Yapılacak iş 1: Meclis konuşmasının "Değerli arkadaşlar, birkaç" ile başlayıp "nezaketinde bile bulunmadı." sözlerine kadar giden kısmını yeniden yazın, yalnız "yurttaşımızı" yerine "vatandaşımızı" koyun.
Yapılacak iş 2: Meclis konuşmasını kaldığı yerden devam ettirin.

---- Verilen metin

| Konu: | Danıştay Kanunu ile Bazı Kanunlarda Değişiklik Yapılmasına Dair Kanun Tasarısı münasebetiyle |
| Yasama Yılı: | 1 |
| Birleşim: | 110 |
| Tarih: | 30.06.2016 |
MAHMUT TOĞRUL (Gaziantep) - Teşekkürler.
Sayın Başkan, değerli milletvekilleri; Genel Kurulu saygıyla selamlıyorum.
Değerli arkadaşlar, birkaç gün önce İstanbul'da büyük bir patlama meydana geldi ve bu patlamalarda 46 yurttaşımızı kaybettik, 300'e yakın da yaralı vardı. Bugün bu konuyla ilgili bilgi vermek için Genel Kurulu teşrif eden Sayın Bakan, Sayın Meclis Başkan Vekiliyle daha önce de görüşerek İç Tüzük'e aykırı bir şekilde buraya geldi çünkü yaptıklarının hesabının muhalefet tarafından sorulmasının önüne geçmek için İç Tüzük'ü de arkadan dolanarak bir şekilde burada birkaç cümle etti ama işin esasına girmeden hemen Genel Kurulu terk etti ve muhalefeti dinleme nezaketinde bile bulunmadı.

--------
---- Kayıtlı veriler

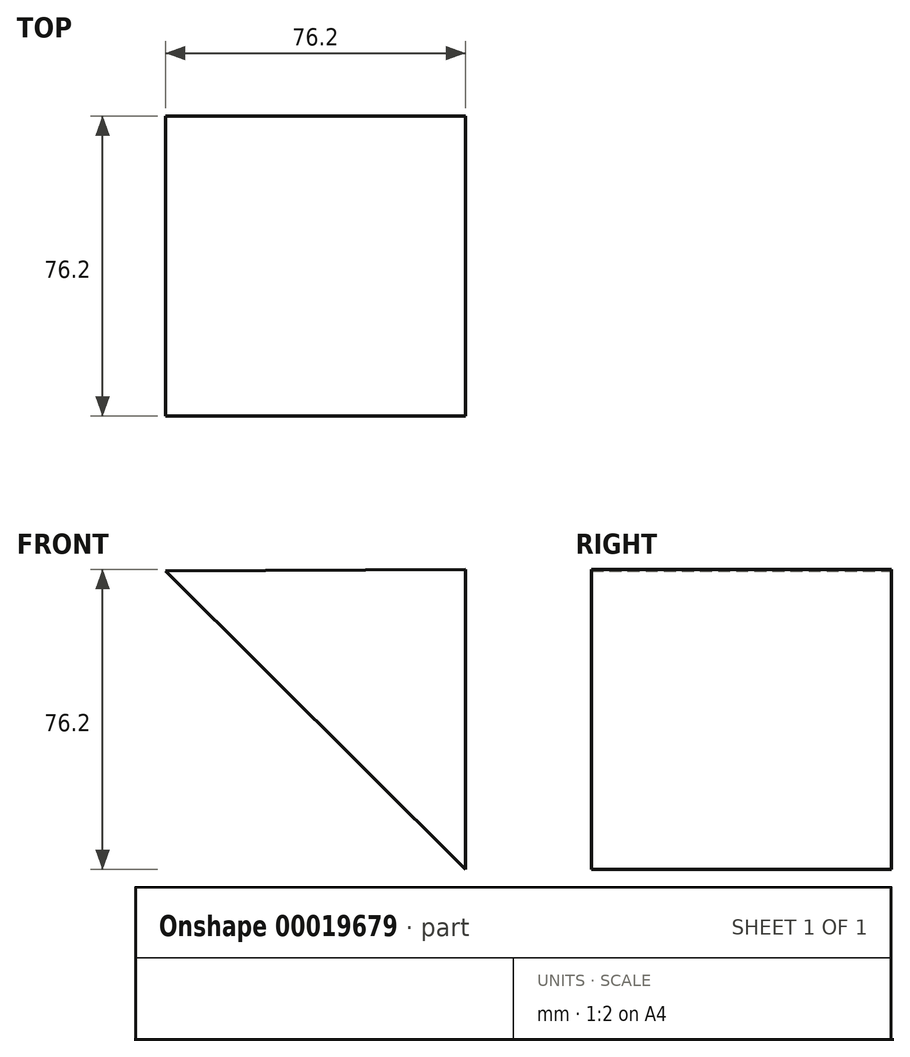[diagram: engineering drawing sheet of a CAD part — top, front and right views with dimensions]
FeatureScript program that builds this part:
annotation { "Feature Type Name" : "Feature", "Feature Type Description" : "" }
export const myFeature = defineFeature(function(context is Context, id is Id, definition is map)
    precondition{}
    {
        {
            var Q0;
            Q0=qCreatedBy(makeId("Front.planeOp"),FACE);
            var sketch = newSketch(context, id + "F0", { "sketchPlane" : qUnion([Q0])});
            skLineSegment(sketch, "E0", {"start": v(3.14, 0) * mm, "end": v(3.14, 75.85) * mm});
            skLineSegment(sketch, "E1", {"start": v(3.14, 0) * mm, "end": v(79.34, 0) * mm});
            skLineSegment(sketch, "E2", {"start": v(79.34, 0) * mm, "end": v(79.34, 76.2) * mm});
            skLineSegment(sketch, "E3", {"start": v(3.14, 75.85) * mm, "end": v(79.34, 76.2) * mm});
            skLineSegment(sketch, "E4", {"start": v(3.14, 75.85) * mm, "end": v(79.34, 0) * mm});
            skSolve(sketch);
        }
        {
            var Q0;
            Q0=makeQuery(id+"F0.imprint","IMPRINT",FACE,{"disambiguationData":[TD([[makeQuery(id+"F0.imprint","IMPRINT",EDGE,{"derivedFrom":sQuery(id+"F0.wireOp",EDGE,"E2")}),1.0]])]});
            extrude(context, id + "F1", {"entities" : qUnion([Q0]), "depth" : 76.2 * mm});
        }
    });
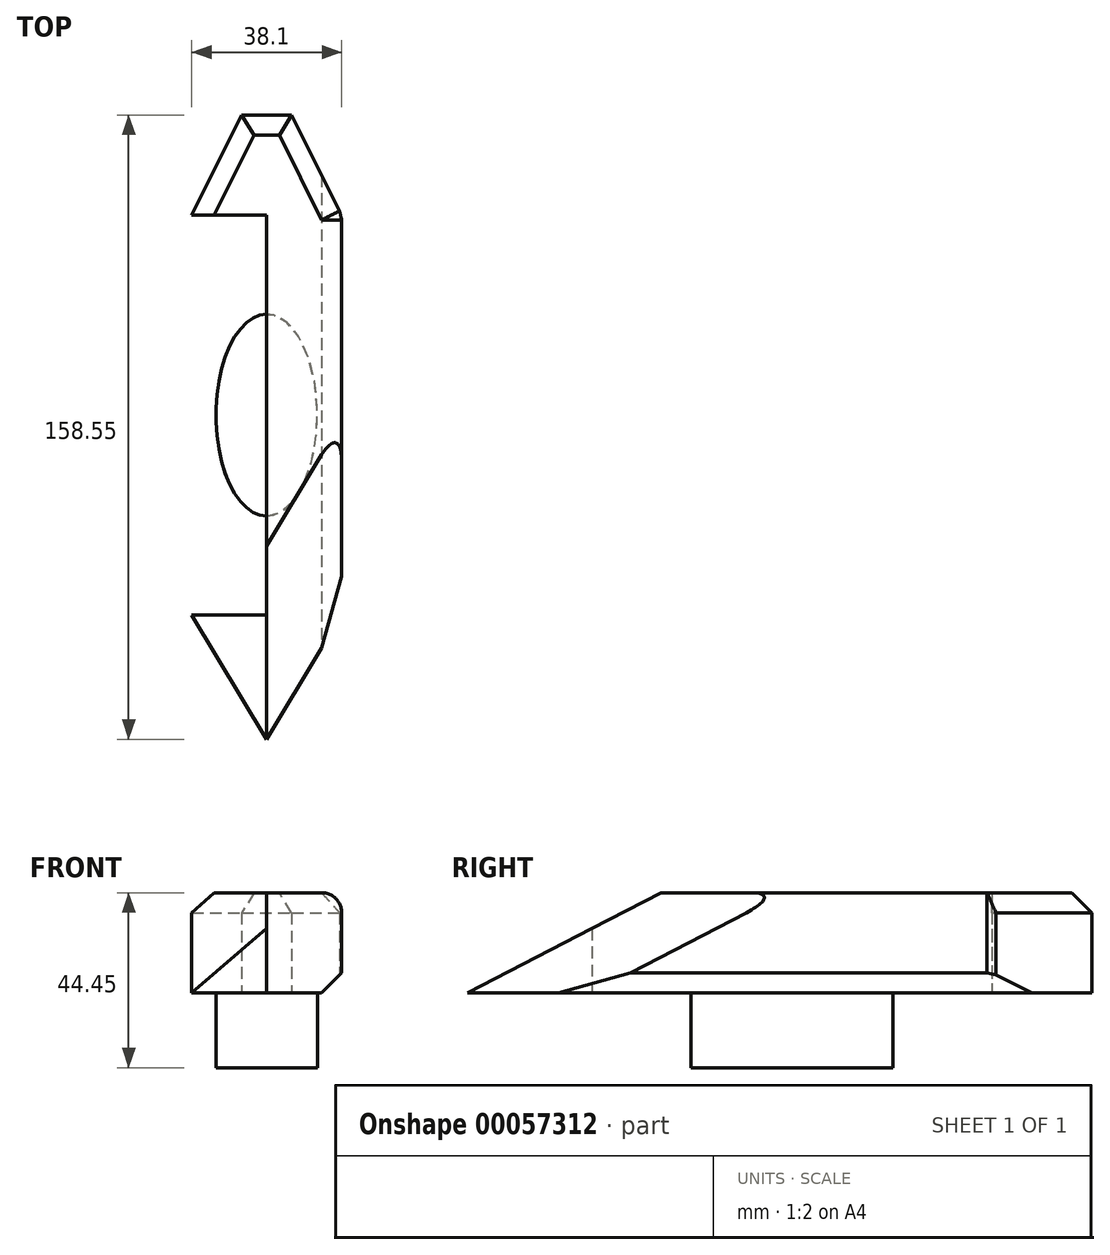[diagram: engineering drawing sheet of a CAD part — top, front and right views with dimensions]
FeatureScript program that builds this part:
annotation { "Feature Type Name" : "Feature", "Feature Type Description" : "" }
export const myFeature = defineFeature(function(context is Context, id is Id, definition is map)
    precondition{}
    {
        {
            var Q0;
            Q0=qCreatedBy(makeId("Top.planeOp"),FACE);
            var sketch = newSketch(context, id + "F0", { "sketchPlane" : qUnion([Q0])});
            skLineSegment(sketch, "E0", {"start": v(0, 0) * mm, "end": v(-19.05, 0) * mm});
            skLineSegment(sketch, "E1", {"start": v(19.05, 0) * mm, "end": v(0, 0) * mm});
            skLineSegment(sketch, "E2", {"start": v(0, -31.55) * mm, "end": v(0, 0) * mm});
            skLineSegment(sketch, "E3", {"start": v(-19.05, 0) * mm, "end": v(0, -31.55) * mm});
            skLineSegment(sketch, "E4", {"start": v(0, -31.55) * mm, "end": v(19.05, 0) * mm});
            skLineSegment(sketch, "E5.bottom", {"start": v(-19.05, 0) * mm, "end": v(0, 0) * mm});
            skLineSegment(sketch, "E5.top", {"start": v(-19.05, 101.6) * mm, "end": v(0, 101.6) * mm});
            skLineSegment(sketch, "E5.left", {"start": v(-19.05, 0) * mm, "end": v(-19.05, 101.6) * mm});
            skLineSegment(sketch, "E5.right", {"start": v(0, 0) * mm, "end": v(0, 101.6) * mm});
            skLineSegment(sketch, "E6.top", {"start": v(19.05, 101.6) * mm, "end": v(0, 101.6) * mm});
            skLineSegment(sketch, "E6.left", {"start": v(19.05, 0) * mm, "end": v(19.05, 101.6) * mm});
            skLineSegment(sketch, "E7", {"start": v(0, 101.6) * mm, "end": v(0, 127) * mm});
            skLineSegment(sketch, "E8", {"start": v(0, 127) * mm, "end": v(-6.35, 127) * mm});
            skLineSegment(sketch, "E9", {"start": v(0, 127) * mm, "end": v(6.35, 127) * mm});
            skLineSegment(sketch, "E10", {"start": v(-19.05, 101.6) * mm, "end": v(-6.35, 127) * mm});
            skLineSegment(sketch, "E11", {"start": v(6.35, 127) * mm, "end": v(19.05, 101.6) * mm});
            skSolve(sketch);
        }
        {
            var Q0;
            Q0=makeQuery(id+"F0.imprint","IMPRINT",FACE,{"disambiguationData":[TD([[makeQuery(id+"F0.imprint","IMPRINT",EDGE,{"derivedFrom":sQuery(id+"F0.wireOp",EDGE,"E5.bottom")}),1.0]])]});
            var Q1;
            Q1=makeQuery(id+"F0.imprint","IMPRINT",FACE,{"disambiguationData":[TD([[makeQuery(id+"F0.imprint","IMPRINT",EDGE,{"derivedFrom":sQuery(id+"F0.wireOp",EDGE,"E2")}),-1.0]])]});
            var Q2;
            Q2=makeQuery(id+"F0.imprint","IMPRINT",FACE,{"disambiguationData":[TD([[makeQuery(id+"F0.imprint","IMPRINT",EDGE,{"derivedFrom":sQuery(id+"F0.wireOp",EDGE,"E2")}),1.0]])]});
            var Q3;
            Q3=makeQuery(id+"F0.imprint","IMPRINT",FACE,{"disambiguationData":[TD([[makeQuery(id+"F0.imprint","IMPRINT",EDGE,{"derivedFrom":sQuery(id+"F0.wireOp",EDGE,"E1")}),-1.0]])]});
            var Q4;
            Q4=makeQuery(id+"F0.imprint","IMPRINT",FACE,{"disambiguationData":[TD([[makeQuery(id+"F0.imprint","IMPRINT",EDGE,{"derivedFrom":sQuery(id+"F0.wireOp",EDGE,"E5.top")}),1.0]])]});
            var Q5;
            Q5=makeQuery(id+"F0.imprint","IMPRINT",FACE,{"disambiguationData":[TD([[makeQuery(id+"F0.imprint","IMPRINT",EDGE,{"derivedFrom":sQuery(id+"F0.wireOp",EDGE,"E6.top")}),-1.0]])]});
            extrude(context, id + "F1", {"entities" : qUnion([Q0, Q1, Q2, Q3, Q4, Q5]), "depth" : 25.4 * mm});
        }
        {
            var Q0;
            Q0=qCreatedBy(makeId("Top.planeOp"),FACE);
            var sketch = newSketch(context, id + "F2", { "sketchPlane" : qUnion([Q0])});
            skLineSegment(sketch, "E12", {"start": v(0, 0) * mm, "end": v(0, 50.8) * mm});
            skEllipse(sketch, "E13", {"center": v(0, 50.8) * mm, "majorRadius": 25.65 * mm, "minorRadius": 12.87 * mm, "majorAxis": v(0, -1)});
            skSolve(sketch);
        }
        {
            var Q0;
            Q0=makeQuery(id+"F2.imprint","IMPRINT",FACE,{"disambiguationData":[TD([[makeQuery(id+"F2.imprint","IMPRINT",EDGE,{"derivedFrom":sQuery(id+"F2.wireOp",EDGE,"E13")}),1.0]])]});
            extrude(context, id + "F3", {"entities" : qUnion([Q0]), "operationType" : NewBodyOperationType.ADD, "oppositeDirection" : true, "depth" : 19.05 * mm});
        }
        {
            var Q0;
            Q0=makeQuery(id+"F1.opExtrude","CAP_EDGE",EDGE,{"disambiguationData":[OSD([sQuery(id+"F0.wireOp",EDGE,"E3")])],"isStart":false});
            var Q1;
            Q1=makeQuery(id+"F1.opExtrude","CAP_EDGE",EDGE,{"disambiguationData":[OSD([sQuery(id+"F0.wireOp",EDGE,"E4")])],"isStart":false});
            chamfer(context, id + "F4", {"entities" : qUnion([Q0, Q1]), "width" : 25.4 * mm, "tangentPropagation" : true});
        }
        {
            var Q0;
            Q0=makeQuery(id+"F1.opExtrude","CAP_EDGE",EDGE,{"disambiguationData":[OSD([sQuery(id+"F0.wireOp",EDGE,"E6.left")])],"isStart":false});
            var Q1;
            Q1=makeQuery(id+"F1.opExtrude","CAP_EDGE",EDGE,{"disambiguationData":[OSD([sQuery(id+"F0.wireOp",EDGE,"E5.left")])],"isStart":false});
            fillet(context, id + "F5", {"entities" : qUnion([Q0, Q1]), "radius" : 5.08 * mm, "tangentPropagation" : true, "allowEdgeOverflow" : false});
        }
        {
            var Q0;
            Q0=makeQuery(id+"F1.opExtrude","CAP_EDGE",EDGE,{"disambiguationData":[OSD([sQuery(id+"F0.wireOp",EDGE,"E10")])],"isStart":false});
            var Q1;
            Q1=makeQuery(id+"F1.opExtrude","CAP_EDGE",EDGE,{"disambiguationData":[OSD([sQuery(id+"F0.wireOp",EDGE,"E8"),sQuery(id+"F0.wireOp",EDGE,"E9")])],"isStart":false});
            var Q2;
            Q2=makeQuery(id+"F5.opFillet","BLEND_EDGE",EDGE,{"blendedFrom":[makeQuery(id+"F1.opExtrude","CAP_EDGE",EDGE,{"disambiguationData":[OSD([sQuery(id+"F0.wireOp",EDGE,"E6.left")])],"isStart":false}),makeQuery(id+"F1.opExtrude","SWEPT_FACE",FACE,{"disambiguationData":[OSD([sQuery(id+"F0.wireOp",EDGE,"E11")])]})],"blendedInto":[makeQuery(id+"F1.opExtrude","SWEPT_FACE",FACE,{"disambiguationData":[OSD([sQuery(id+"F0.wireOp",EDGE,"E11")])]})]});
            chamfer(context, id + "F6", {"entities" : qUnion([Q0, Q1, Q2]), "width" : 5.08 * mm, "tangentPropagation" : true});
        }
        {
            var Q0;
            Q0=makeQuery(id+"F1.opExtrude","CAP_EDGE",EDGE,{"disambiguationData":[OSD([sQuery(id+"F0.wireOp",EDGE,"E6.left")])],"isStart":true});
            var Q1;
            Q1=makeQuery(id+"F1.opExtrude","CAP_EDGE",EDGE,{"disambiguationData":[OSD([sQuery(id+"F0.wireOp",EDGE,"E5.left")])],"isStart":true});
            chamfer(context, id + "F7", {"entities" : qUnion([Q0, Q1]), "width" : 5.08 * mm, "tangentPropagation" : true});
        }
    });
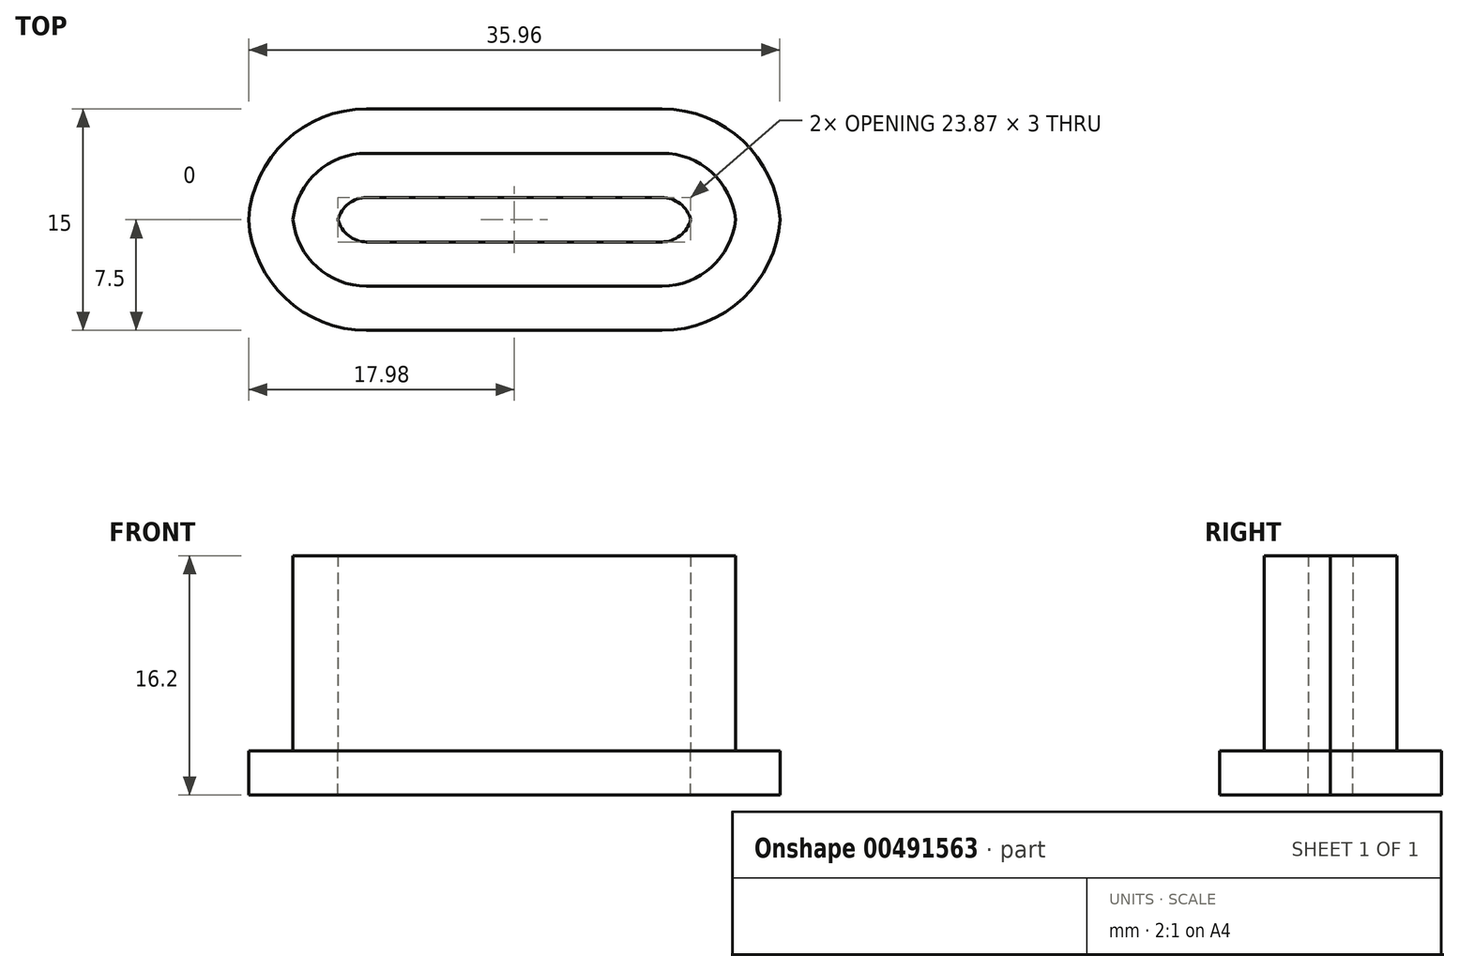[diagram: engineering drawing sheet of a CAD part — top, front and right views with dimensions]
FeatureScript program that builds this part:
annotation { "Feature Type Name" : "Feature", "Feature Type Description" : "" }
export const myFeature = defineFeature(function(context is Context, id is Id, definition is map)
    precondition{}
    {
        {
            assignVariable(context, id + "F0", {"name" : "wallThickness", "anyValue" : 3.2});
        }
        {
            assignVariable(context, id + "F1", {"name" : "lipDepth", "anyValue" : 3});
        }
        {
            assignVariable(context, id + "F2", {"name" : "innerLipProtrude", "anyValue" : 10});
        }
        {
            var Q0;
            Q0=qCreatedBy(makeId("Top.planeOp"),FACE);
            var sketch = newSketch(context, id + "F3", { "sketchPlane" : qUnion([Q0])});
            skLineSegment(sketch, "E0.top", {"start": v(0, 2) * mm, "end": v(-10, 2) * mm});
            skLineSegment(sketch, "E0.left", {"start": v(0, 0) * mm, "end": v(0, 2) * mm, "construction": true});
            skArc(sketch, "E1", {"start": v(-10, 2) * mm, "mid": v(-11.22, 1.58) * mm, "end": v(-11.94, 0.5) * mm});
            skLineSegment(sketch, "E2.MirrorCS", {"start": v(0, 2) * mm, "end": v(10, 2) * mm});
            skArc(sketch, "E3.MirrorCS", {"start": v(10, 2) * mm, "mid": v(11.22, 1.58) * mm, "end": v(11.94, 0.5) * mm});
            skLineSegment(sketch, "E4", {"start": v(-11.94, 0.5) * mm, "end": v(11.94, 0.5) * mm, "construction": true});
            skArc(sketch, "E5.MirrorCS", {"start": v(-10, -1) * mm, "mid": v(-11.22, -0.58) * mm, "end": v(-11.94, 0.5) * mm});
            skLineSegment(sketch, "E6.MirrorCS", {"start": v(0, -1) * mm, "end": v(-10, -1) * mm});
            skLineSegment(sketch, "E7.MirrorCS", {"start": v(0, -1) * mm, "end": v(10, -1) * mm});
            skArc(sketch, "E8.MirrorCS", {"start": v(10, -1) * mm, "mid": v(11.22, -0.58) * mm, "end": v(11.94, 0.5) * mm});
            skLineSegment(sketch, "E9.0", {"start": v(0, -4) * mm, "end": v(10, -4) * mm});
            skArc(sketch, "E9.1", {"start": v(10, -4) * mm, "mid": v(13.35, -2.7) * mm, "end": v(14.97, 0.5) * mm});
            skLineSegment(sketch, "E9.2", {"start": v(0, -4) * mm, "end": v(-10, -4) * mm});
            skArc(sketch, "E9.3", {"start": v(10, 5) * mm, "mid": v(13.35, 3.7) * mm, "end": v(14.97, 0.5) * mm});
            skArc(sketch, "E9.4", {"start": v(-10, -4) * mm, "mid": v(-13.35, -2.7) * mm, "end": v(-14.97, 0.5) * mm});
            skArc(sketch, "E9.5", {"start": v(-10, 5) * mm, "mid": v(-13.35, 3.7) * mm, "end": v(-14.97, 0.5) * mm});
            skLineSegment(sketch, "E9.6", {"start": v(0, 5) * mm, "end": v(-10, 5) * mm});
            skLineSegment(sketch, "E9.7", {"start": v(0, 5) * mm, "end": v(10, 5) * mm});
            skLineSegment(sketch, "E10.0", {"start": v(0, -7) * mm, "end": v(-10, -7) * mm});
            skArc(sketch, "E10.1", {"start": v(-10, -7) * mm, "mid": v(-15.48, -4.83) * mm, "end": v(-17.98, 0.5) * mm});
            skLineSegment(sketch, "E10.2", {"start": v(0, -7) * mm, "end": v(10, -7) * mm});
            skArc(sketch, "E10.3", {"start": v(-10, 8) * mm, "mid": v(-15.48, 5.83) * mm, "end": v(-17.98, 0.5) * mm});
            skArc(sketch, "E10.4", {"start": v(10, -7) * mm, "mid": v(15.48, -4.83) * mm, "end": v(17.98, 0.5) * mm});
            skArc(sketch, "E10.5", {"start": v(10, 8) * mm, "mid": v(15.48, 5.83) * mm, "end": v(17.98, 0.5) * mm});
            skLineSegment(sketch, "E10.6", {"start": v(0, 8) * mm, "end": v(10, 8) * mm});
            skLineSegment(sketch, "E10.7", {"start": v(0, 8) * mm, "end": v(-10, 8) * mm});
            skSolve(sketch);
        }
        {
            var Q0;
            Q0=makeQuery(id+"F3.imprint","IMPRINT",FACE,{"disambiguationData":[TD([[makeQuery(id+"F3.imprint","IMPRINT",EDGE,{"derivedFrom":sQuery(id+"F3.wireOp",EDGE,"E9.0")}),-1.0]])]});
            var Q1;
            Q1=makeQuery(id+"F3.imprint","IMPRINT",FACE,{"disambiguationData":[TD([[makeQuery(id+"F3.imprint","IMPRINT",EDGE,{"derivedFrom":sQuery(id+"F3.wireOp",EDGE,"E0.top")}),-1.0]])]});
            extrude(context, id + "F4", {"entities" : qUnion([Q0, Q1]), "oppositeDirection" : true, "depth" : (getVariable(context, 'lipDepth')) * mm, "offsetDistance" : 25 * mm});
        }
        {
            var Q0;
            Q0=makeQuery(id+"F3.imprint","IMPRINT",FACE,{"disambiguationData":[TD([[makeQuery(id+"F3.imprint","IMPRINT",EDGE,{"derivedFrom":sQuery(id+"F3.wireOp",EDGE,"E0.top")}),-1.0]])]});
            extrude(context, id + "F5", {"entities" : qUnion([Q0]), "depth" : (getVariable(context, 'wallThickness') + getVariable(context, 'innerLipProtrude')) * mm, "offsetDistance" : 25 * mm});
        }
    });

--------

Son hali 1:
Değerli arkadaşlar, birkaç gün önce İstanbul'da büyük bir patlama meydana geldi ve bu patlamalarda 46 vatandaşımızı kaybettik, 300'e yakın da yaralı vardı. Bugün bu konuyla ilgili bilgi vermek için Genel Kurulu teşrif eden Sayın Bakan, Sayın Meclis Başkan Vekiliyle daha önce de görüşerek İç Tüzük'e aykırı bir şekilde buraya geldi çünkü yaptıklarının hesabının muhalefet tarafından sorulmasının önüne geçmek için İç Tüzük'ü de arkadan dolanarak bir şekilde burada birkaç cümle etti ama işin esasına girmeden hemen Genel Kurulu terk etti ve muhalefeti dinleme nezaketinde bile bulunmadı.

Son hali 2:
Değerli arkadaşlar, bu olayların sorumlusunun birinci derecede IŞİD olduğu biliniyor, üstlenildi. IŞİD'in adım adım takip edildiğini dünkü araştırma önergemizde söyledik. Hem sınır bölgesi emiri olarak geçen İlhami Balı'nın hem Ankara ve Suruç katliamlarının sorumlularının adım adım izlendiğini, kayıt altına alındığını, fiziki ve teknik takibin yapıldığını biliyoruz. Bunlar artık mahkeme kararlarıyla sabit olmasına rağmen, olayın birinci dereceden sorumlusu olması gereken İçişleri Bakanı geldi, burada biraz önceki tabloyu yaşadık.
Değerli arkadaşlar, bu hesaplar mutlaka gün gelecek sorulacaktır. Şimdi, üzerinde konuştuğumuz önergeyle ilgili birkaç kelam da etmek isterim.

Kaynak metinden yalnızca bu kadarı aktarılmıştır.